On February 25, 2011, China adopted Amendment No. 8 of the PRC Criminal Law, which criminalizes bribery of foreign government officials and of international public organizations in order to secure illegitimate business benefits. Previously, the focus of PRC antibribery laws and regulations had been on bribery – both involving officials and purely commercial parties — in a domestic context.

Not surprisingly, there’s been speculation in the US media that these amendments mark the adoption of China’s version of the FCPA or that China will emulate the activist enforcement stance taken by the US DOJ and SEC in recent years.

At present, all that really is simply speculation however. There’s much we don’t yet know about Amendment No. 8:

  • how are ‘foreign officials and international public organizations’ defined?
  • will offers of money and property encompass hospitality and if so, in what respects?
  • the crime of official bribery had previously focused on ‘illegitimate benefits’ – is there significance to the addition of the term ‘business’: “illegitimate business benefits”?
  • will there be an uptick in enforcement actions involving Chinese companies operating abroad (such as in the Middle East and Africa)?
  • and perhaps most critically from the perspective of foreign investors, what is their exposure?

Applying  jurisdictional standards generally followed in the PRC, PRC legal persons can expect to be subject to jurisdiction. Thus, foreign-invested PRC companies would presumably be covered.  An area of potential exposure for foreign companies is whether through use of branches of the parent company (such as a representative office), the parent could be subject to PRC jurisdiction in a case involving bribery of a non-PRC official. I would expect that the answer is yes if the conduct involved personnel working for the China branch.

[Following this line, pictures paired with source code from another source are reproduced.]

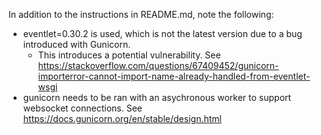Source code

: In addition to the instructions in README.md, note the following:
- eventlet=0.30.2 is used, which is not the latest version due to a bug introduced with Gunicorn.
    - This introduces a potential vulnerability. See https://stackoverflow.com/questions/67409452/gunicorn-importerror-cannot-import-name-already-handled-from-eventlet-wsgi
- gunicorn needs to be ran with an asychronous worker to support websocket connections. See https://docs.gunicorn.org/en/stable/design.html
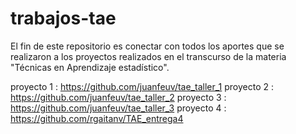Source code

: # trabajos-tae
El fin de este repositorio es conectar con todos los aportes que se realizaron a los proyectos realizados en el transcurso de la materia "Técnicas en Aprendizaje estadístico".

proyecto 1 : https://github.com/juanfeuv/tae_taller_1
proyecto 2 : https://github.com/juanfeuv/tae_taller_2
proyecto 3 : https://github.com/juanfeuv/tae_taller_3
proyecto 4 : https://github.com/rgaitanv/TAE_entrega4
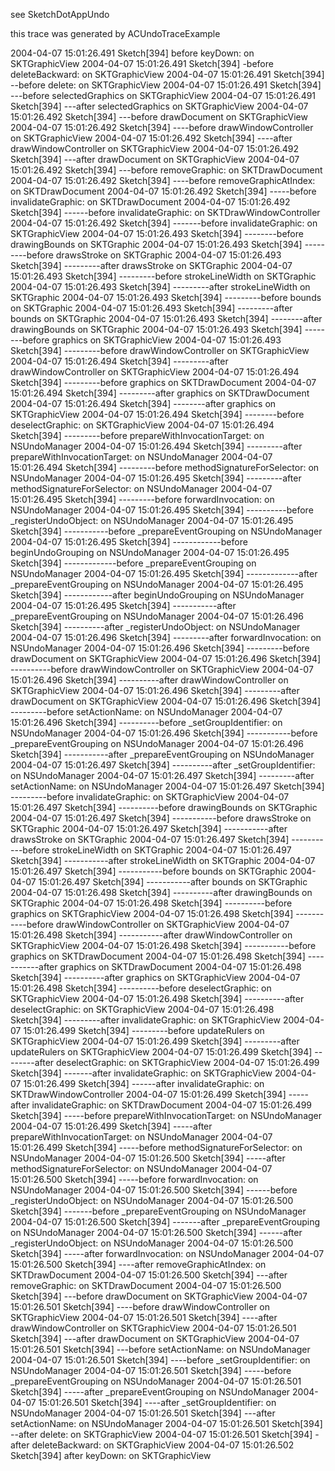 see SketchDotAppUndo

this trace was generated by ACUndoTraceExample

    
2004-04-07 15:01:26.491 Sketch[394] before keyDown: on SKTGraphicView
2004-04-07 15:01:26.491 Sketch[394] -before deleteBackward: on SKTGraphicView
2004-04-07 15:01:26.491 Sketch[394] --before delete: on SKTGraphicView
2004-04-07 15:01:26.491 Sketch[394] ---before selectedGraphics on SKTGraphicView
2004-04-07 15:01:26.491 Sketch[394] ---after selectedGraphics on SKTGraphicView
2004-04-07 15:01:26.492 Sketch[394] ---before drawDocument on SKTGraphicView
2004-04-07 15:01:26.492 Sketch[394] ----before drawWindowController on SKTGraphicView
2004-04-07 15:01:26.492 Sketch[394] ----after drawWindowController on SKTGraphicView
2004-04-07 15:01:26.492 Sketch[394] ---after drawDocument on SKTGraphicView
2004-04-07 15:01:26.492 Sketch[394] ---before removeGraphic: on SKTDrawDocument
2004-04-07 15:01:26.492 Sketch[394] ----before removeGraphicAtIndex: on SKTDrawDocument
2004-04-07 15:01:26.492 Sketch[394] -----before invalidateGraphic: on SKTDrawDocument
2004-04-07 15:01:26.492 Sketch[394] ------before invalidateGraphic: on SKTDrawWindowController
2004-04-07 15:01:26.492 Sketch[394] -------before invalidateGraphic: on SKTGraphicView
2004-04-07 15:01:26.493 Sketch[394] --------before drawingBounds on SKTGraphic
2004-04-07 15:01:26.493 Sketch[394] ---------before drawsStroke on SKTGraphic
2004-04-07 15:01:26.493 Sketch[394] ---------after drawsStroke on SKTGraphic
2004-04-07 15:01:26.493 Sketch[394] ---------before strokeLineWidth on SKTGraphic
2004-04-07 15:01:26.493 Sketch[394] ---------after strokeLineWidth on SKTGraphic
2004-04-07 15:01:26.493 Sketch[394] ---------before bounds on SKTGraphic
2004-04-07 15:01:26.493 Sketch[394] ---------after bounds on SKTGraphic
2004-04-07 15:01:26.493 Sketch[394] --------after drawingBounds on SKTGraphic
2004-04-07 15:01:26.493 Sketch[394] --------before graphics on SKTGraphicView
2004-04-07 15:01:26.493 Sketch[394] ---------before drawWindowController on SKTGraphicView
2004-04-07 15:01:26.494 Sketch[394] ---------after drawWindowController on SKTGraphicView
2004-04-07 15:01:26.494 Sketch[394] ---------before graphics on SKTDrawDocument
2004-04-07 15:01:26.494 Sketch[394] ---------after graphics on SKTDrawDocument
2004-04-07 15:01:26.494 Sketch[394] --------after graphics on SKTGraphicView
2004-04-07 15:01:26.494 Sketch[394] --------before deselectGraphic: on SKTGraphicView
2004-04-07 15:01:26.494 Sketch[394] ---------before prepareWithInvocationTarget: on NSUndoManager
2004-04-07 15:01:26.494 Sketch[394] ---------after prepareWithInvocationTarget: on NSUndoManager
2004-04-07 15:01:26.494 Sketch[394] ---------before methodSignatureForSelector: on NSUndoManager
2004-04-07 15:01:26.495 Sketch[394] ---------after methodSignatureForSelector: on NSUndoManager
2004-04-07 15:01:26.495 Sketch[394] ---------before forwardInvocation: on NSUndoManager
2004-04-07 15:01:26.495 Sketch[394] ----------before _registerUndoObject: on NSUndoManager
2004-04-07 15:01:26.495 Sketch[394] -----------before _prepareEventGrouping on NSUndoManager
2004-04-07 15:01:26.495 Sketch[394] ------------before beginUndoGrouping on NSUndoManager
2004-04-07 15:01:26.495 Sketch[394] -------------before _prepareEventGrouping on NSUndoManager
2004-04-07 15:01:26.495 Sketch[394] -------------after _prepareEventGrouping on NSUndoManager
2004-04-07 15:01:26.495 Sketch[394] ------------after beginUndoGrouping on NSUndoManager
2004-04-07 15:01:26.495 Sketch[394] -----------after _prepareEventGrouping on NSUndoManager
2004-04-07 15:01:26.496 Sketch[394] ----------after _registerUndoObject: on NSUndoManager
2004-04-07 15:01:26.496 Sketch[394] ---------after forwardInvocation: on NSUndoManager
2004-04-07 15:01:26.496 Sketch[394] ---------before drawDocument on SKTGraphicView
2004-04-07 15:01:26.496 Sketch[394] ----------before drawWindowController on SKTGraphicView
2004-04-07 15:01:26.496 Sketch[394] ----------after drawWindowController on SKTGraphicView
2004-04-07 15:01:26.496 Sketch[394] ---------after drawDocument on SKTGraphicView
2004-04-07 15:01:26.496 Sketch[394] ---------before setActionName: on NSUndoManager
2004-04-07 15:01:26.496 Sketch[394] ----------before _setGroupIdentifier: on NSUndoManager
2004-04-07 15:01:26.496 Sketch[394] -----------before _prepareEventGrouping on NSUndoManager
2004-04-07 15:01:26.496 Sketch[394] -----------after _prepareEventGrouping on NSUndoManager
2004-04-07 15:01:26.497 Sketch[394] ----------after _setGroupIdentifier: on NSUndoManager
2004-04-07 15:01:26.497 Sketch[394] ---------after setActionName: on NSUndoManager
2004-04-07 15:01:26.497 Sketch[394] ---------before invalidateGraphic: on SKTGraphicView
2004-04-07 15:01:26.497 Sketch[394] ----------before drawingBounds on SKTGraphic
2004-04-07 15:01:26.497 Sketch[394] -----------before drawsStroke on SKTGraphic
2004-04-07 15:01:26.497 Sketch[394] -----------after drawsStroke on SKTGraphic
2004-04-07 15:01:26.497 Sketch[394] -----------before strokeLineWidth on SKTGraphic
2004-04-07 15:01:26.497 Sketch[394] -----------after strokeLineWidth on SKTGraphic
2004-04-07 15:01:26.497 Sketch[394] -----------before bounds on SKTGraphic
2004-04-07 15:01:26.497 Sketch[394] -----------after bounds on SKTGraphic
2004-04-07 15:01:26.498 Sketch[394] ----------after drawingBounds on SKTGraphic
2004-04-07 15:01:26.498 Sketch[394] ----------before graphics on SKTGraphicView
2004-04-07 15:01:26.498 Sketch[394] -----------before drawWindowController on SKTGraphicView
2004-04-07 15:01:26.498 Sketch[394] -----------after drawWindowController on SKTGraphicView
2004-04-07 15:01:26.498 Sketch[394] -----------before graphics on SKTDrawDocument
2004-04-07 15:01:26.498 Sketch[394] -----------after graphics on SKTDrawDocument
2004-04-07 15:01:26.498 Sketch[394] ----------after graphics on SKTGraphicView
2004-04-07 15:01:26.498 Sketch[394] ----------before deselectGraphic: on SKTGraphicView
2004-04-07 15:01:26.498 Sketch[394] ----------after deselectGraphic: on SKTGraphicView
2004-04-07 15:01:26.498 Sketch[394] ---------after invalidateGraphic: on SKTGraphicView
2004-04-07 15:01:26.499 Sketch[394] ---------before updateRulers on SKTGraphicView
2004-04-07 15:01:26.499 Sketch[394] ---------after updateRulers on SKTGraphicView
2004-04-07 15:01:26.499 Sketch[394] --------after deselectGraphic: on SKTGraphicView
2004-04-07 15:01:26.499 Sketch[394] -------after invalidateGraphic: on SKTGraphicView
2004-04-07 15:01:26.499 Sketch[394] ------after invalidateGraphic: on SKTDrawWindowController
2004-04-07 15:01:26.499 Sketch[394] -----after invalidateGraphic: on SKTDrawDocument
2004-04-07 15:01:26.499 Sketch[394] -----before prepareWithInvocationTarget: on NSUndoManager
2004-04-07 15:01:26.499 Sketch[394] -----after prepareWithInvocationTarget: on NSUndoManager
2004-04-07 15:01:26.499 Sketch[394] -----before methodSignatureForSelector: on NSUndoManager
2004-04-07 15:01:26.500 Sketch[394] -----after methodSignatureForSelector: on NSUndoManager
2004-04-07 15:01:26.500 Sketch[394] -----before forwardInvocation: on NSUndoManager
2004-04-07 15:01:26.500 Sketch[394] ------before _registerUndoObject: on NSUndoManager
2004-04-07 15:01:26.500 Sketch[394] -------before _prepareEventGrouping on NSUndoManager
2004-04-07 15:01:26.500 Sketch[394] -------after _prepareEventGrouping on NSUndoManager
2004-04-07 15:01:26.500 Sketch[394] ------after _registerUndoObject: on NSUndoManager
2004-04-07 15:01:26.500 Sketch[394] -----after forwardInvocation: on NSUndoManager
2004-04-07 15:01:26.500 Sketch[394] ----after removeGraphicAtIndex: on SKTDrawDocument
2004-04-07 15:01:26.500 Sketch[394] ---after removeGraphic: on SKTDrawDocument
2004-04-07 15:01:26.500 Sketch[394] ---before drawDocument on SKTGraphicView
2004-04-07 15:01:26.501 Sketch[394] ----before drawWindowController on SKTGraphicView
2004-04-07 15:01:26.501 Sketch[394] ----after drawWindowController on SKTGraphicView
2004-04-07 15:01:26.501 Sketch[394] ---after drawDocument on SKTGraphicView
2004-04-07 15:01:26.501 Sketch[394] ---before setActionName: on NSUndoManager
2004-04-07 15:01:26.501 Sketch[394] ----before _setGroupIdentifier: on NSUndoManager
2004-04-07 15:01:26.501 Sketch[394] -----before _prepareEventGrouping on NSUndoManager
2004-04-07 15:01:26.501 Sketch[394] -----after _prepareEventGrouping on NSUndoManager
2004-04-07 15:01:26.501 Sketch[394] ----after _setGroupIdentifier: on NSUndoManager
2004-04-07 15:01:26.501 Sketch[394] ---after setActionName: on NSUndoManager
2004-04-07 15:01:26.501 Sketch[394] --after delete: on SKTGraphicView
2004-04-07 15:01:26.501 Sketch[394] -after deleteBackward: on SKTGraphicView
2004-04-07 15:01:26.502 Sketch[394] after keyDown: on SKTGraphicView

More attenuated would be whether the actions of an employee of the parent company with  a China branch, but who did not work in China for the branch, could expose the parent to the jurisdiction of the PRC courts. That would seem expansive. But, if you asked the folks at Statoil or Siemens, no such concerns inhibited the US regulators’ actions in those cases.

China often uses promulation of administrative notices or judicial interpretations as a means of putting meat on the statutory bones. We will await with interest to see whether the Supreme People’s Court will release an interpretation on the implications of Amendment No. 8 of the Criminal Law.